Monday, August 09, 2004

Why Java sucks.

Ok, so this could just have easily titled 'Why [C/C++/Ada/...] sucks', but I use Java more than either of these atm, so I went with Java. Back on lambda the 'Why types are interesting' thread continues unabated. However this post by Paul Snively grabbed my attention. It is definately worth reading in its entirety, but two paragraphs in particular stand out.

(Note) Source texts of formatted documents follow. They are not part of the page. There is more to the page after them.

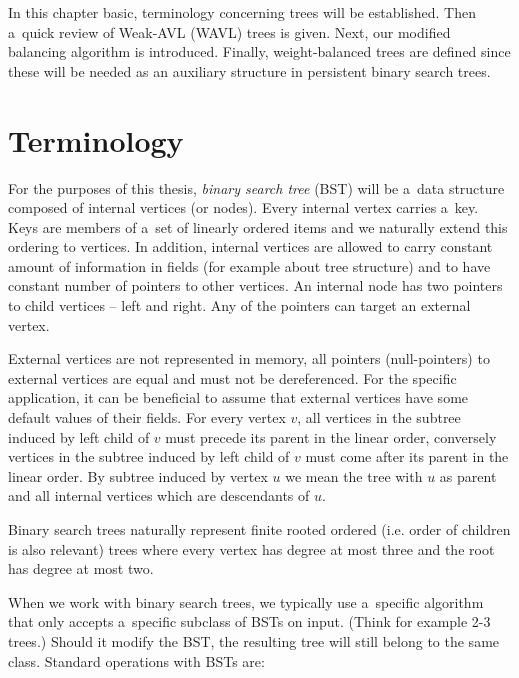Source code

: In this chapter basic, terminology concerning trees will be established. Then a~quick review of Weak-AVL (WAVL) trees is given. Next, our modified balancing algorithm is introduced. Finally, weight-balanced trees are defined since these will be needed as an auxiliary structure in persistent binary search trees.

\section{Terminology}

For the purposes of this thesis, \emph{binary search tree} (BST) will be a~data structure composed of internal vertices (or nodes). Every internal vertex carries a~key. Keys are members of a~set of linearly ordered items and we naturally extend this ordering to vertices. In addition, internal vertices are allowed to carry constant amount of information in fields (for example about tree structure) and to have constant number of pointers to other vertices. An internal node has two pointers to child vertices -- left and right. Any of the pointers can target an external vertex. 

External vertices are not represented in memory, all pointers (null-pointers) to external vertices are equal and must not be dereferenced. For the specific application, it can be beneficial to assume that external vertices have some default values of their fields. For every vertex $v$, all vertices in the subtree induced by left child of $v$ must precede its parent in the linear order, conversely vertices in the subtree induced by left child of $v$ must come after its parent in the linear order. By subtree induced by vertex $u$ we mean the tree with $u$ as parent and all internal vertices which are descendants of $u$.

Binary search trees naturally represent finite rooted ordered (i.e. order of children is also relevant) trees where every vertex has degree at most three and the root has degree at most two.

When we work with binary search trees, we typically use a~specific algorithm that only accepts a~specific subclass of BSTs on input. (Think for example 2-3 trees.) Should it modify the BST, the resulting tree will still belong to the same class. Standard operations with BSTs are:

[Alan] Kay takes a hard opposite perspective to mine on the static typing vs. late binding question, saying, in summary (not a direct quote), "What to do until software engineering is invented... do late binding, which means being able to make the changes easily." Actually, perhaps it's not really opposite, since he could be interpreted to mean "either do software engineering if you can or make the cost of changes as low as possible, which is best done at the current state of the art with late binding." That is, get out of these tools that do neither software engineering nor dynamic change well (C, C++, Java...) and either head for software engineering (SML, O'Caml, Haskell, Concurrent Clean, Epigram, Alice...) or head for late binding (Common Lisp, Scheme, Smalltalk, Oz...). Formulated that way, I can't help but agree with him, and merely choose to focus on heading towards software engineering after spending decades in late binding.
At the end of the day, I want modern type theoretic ideas in my programming language so that, at compile time, I can:
  • Know that my code is deadlock-free.
  • Know that my code is race-condition free
  • Know that my code doesn't leak authority.
  • Know that my code is upgradable without violating encapsulation or leaking authority.
  • Will parallelize across multiple processors automagically when possible and serialize when it's not.
  • Will not throw an exception that will not be caught and handled.
  • Will have inferred all memory allocation and deallocation and do it automagically for me, letting me know if the dynamic characteristics of my code require the linking of a garbage collector.
  • Will let me know if I attempt to take the tail of an empty list. :-)
In case anyone dosn't realise, all the above points are already possible, although AFAIK not yet demonstrated possible at the same time.